After strong US payrolls, strategists say a hawkish Fed repricing raised recovery hurdles, but the dollar’s gains faded

    by VT Markets
    /
    Feb 12, 2026
    US payrolls data pushed markets to price in a more hawkish Federal Reserve. Even so, the US Dollar did not hold its gains. That suggests investors are still selling USD rallies for longer-term reasons, even as short-term US rates move higher. Unemployment fell to 4.3%, payrolls rose by 130k, and wage growth beat expectations. Payrolls were also about double the consensus forecast of 130k.

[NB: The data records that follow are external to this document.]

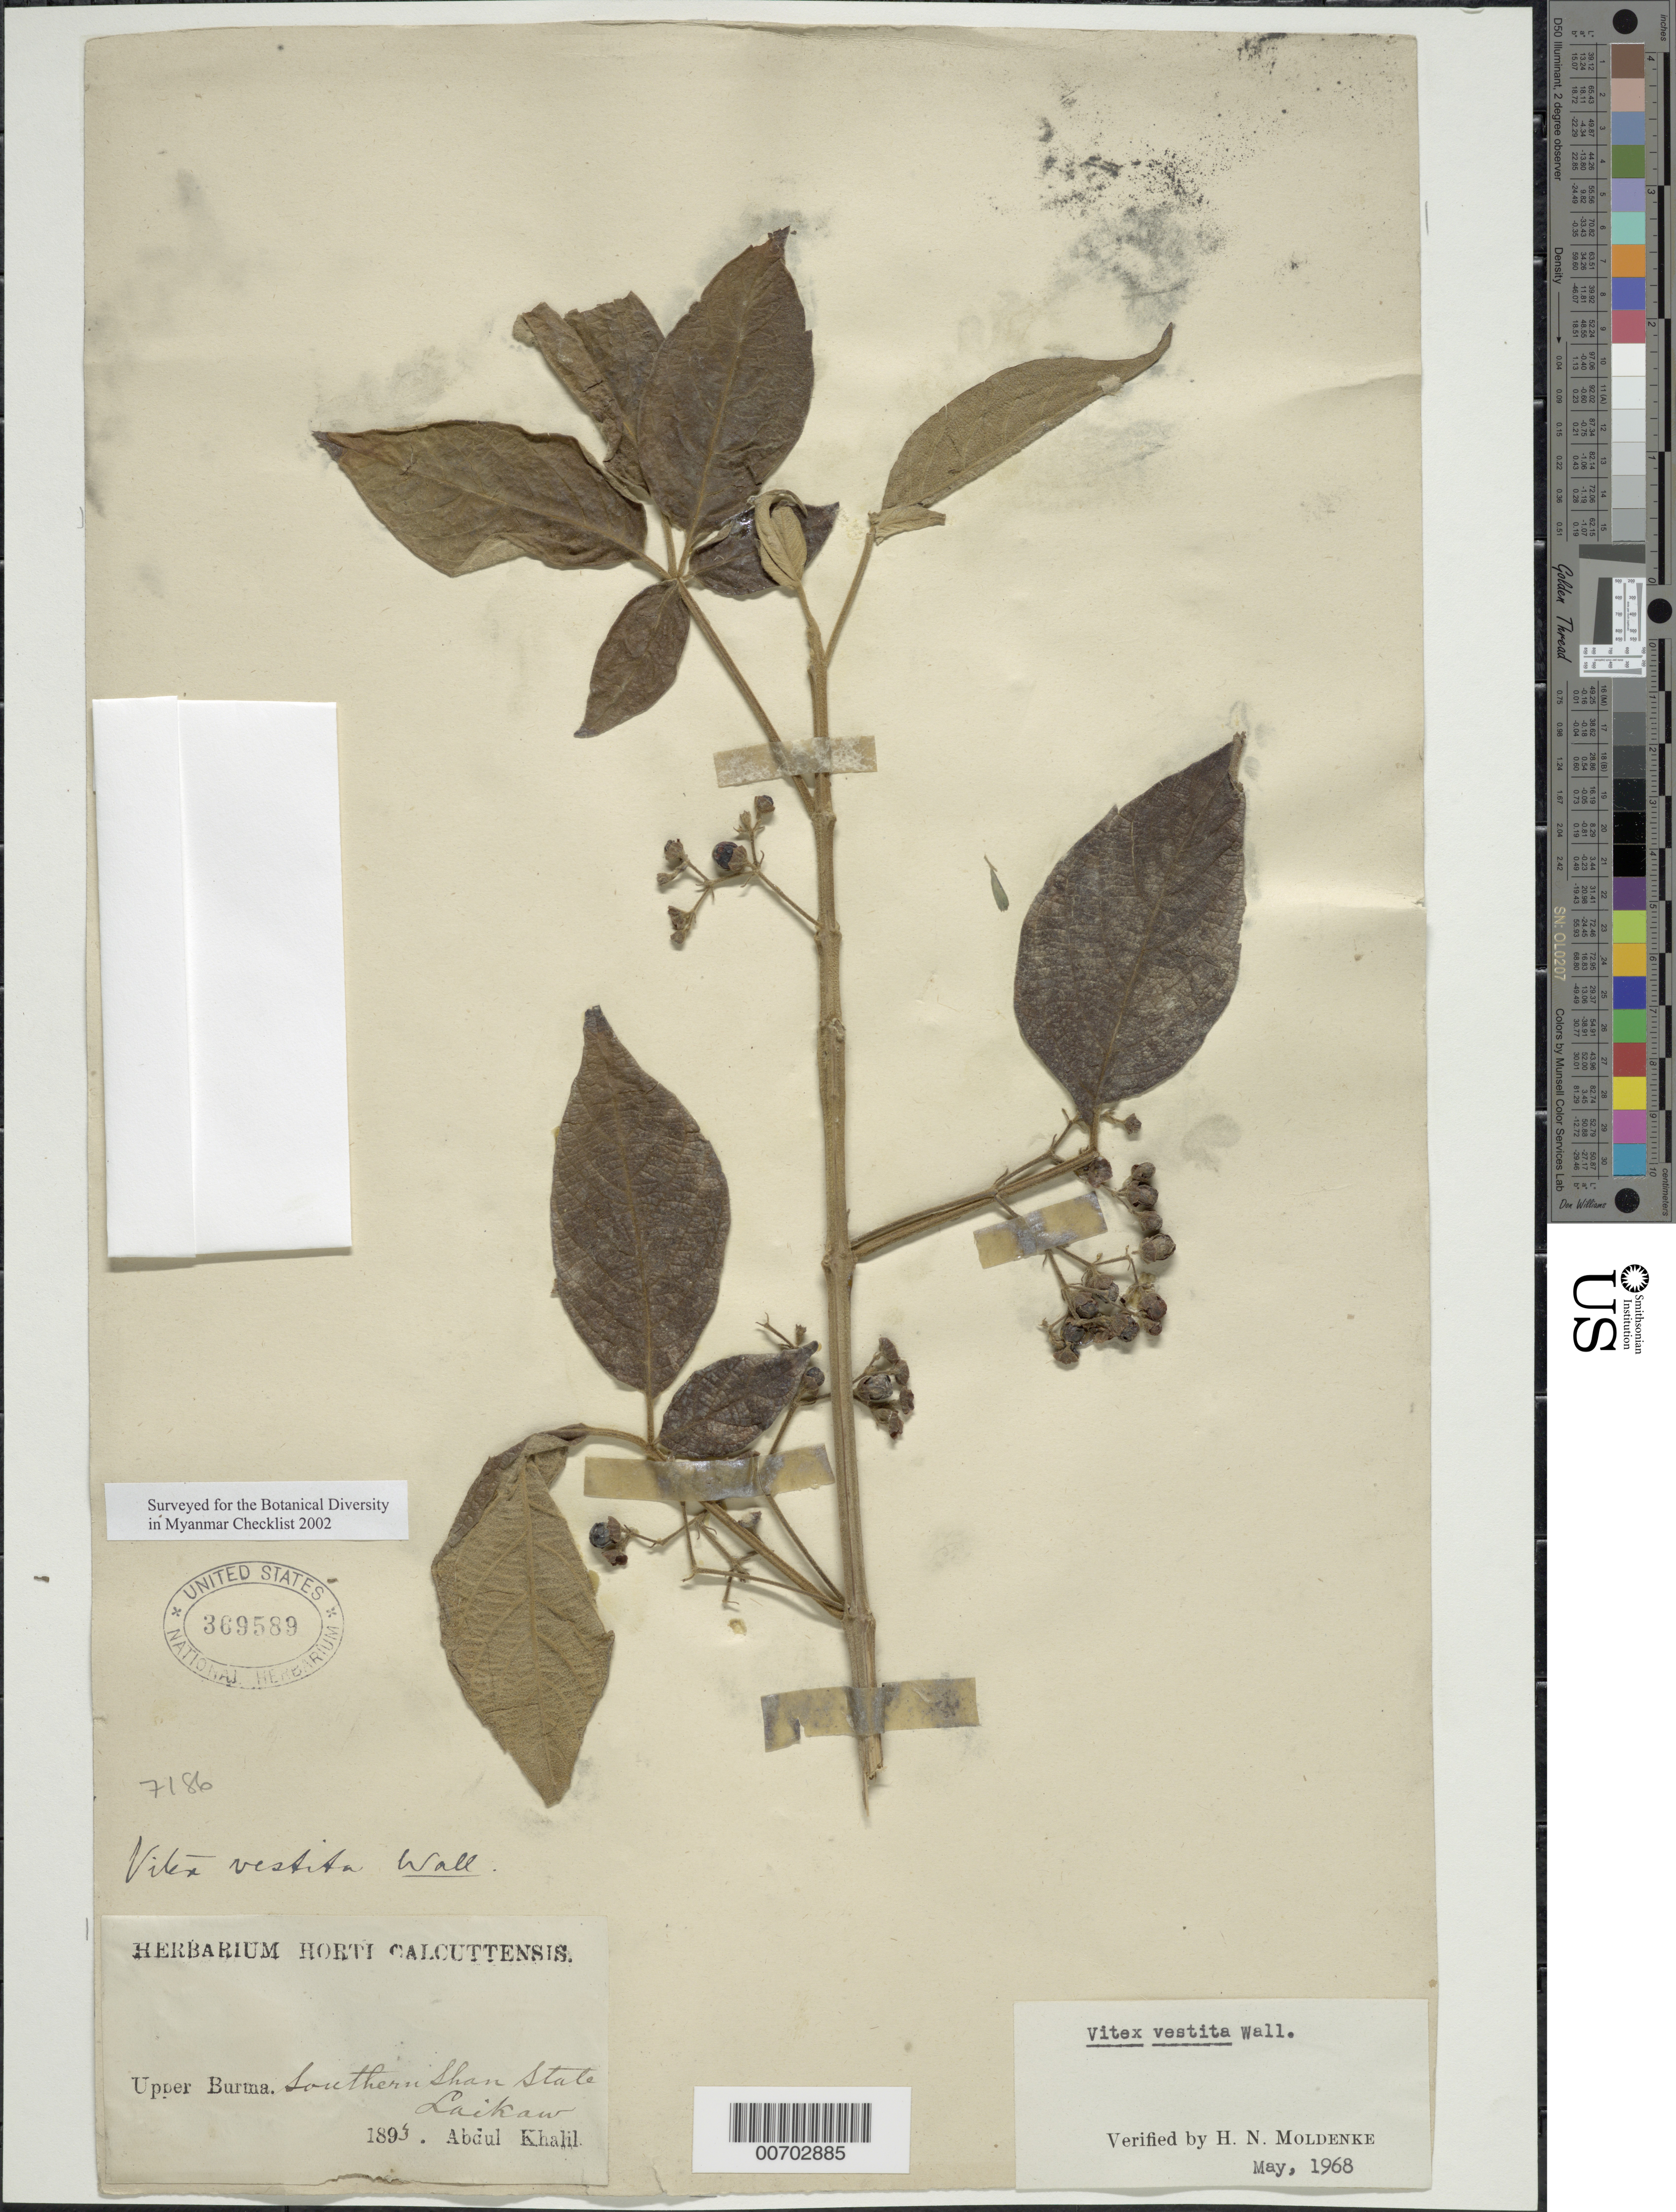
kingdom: Plantae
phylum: Tracheophyta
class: Magnoliopsida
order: Lamiales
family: Lamiaceae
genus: Vitex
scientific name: Vitex vestita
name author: Wall. ex Walp.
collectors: A. Khalil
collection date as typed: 1893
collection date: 1893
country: Myanmar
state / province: Shan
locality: Southern Shan States, Laikaw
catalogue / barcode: US 369589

    Dollar Rally Fades After Strong Jobs Print

    After the initial jump, roughly half of the USD rally quickly reversed. This drop was not linked to doubts about the jobs data. Short-term dollar rates rose and stayed high. Markets appear to need more strong US data to support a more lasting USD rebound. Lower jobless claims alone are not expected to be enough. A higher-than-expected CPI reading could provide stronger support. The US Dollar Index (DXY) is expected to stabilise around 97.0. The article notes it was produced with the help of an Artificial Intelligence tool and reviewed by an editor. This looks like a familiar pattern from 2025, when a strong jobs report also failed to lift the dollar for long. The market still seems strategically bearish, treating strength as a chance to sell. That means the bar for a sustained USD recovery remains high.

    Markets Look Past Jobs Data Toward CPI

    Last week’s report showed payrolls beating consensus at 210,000 and unemployment steady at 3.9%. The Dollar Index (DXY) rose briefly, then settled back near 103.5. This suggests the market has already priced in a strong labour market. Traders now appear to be looking beyond jobs data for signals on Federal Reserve policy. Attention now turns to next week’s Consumer Price Index (CPI), the next key test for the dollar. For a meaningful rally, inflation would likely need to surprise to the upside. That could force markets to push back expectations for rate cuts. Derivatives traders should note that implied volatility in pairs like EUR/USD and USD/JPY may rise ahead of the release. With this setup, traders may look at strategies that benefit from an inflation surprise. Buying short-dated out-of-the-money call options on the DXY, or put options on EUR/USD, could be a relatively low-cost way to position for a more hawkish repricing. The VIX is near a historically low 14.5, which may signal complacency that could unwind quickly if CPI comes in hot. On the other hand, an in-line or softer inflation print would likely reinforce the market’s tendency to sell dollar rallies. That could pull DXY back toward the 102.50 support level. This longer-term bearish bias is tied to expectations of eventual Fed easing and broader global growth trends. Create your live VT Markets account and start trading now.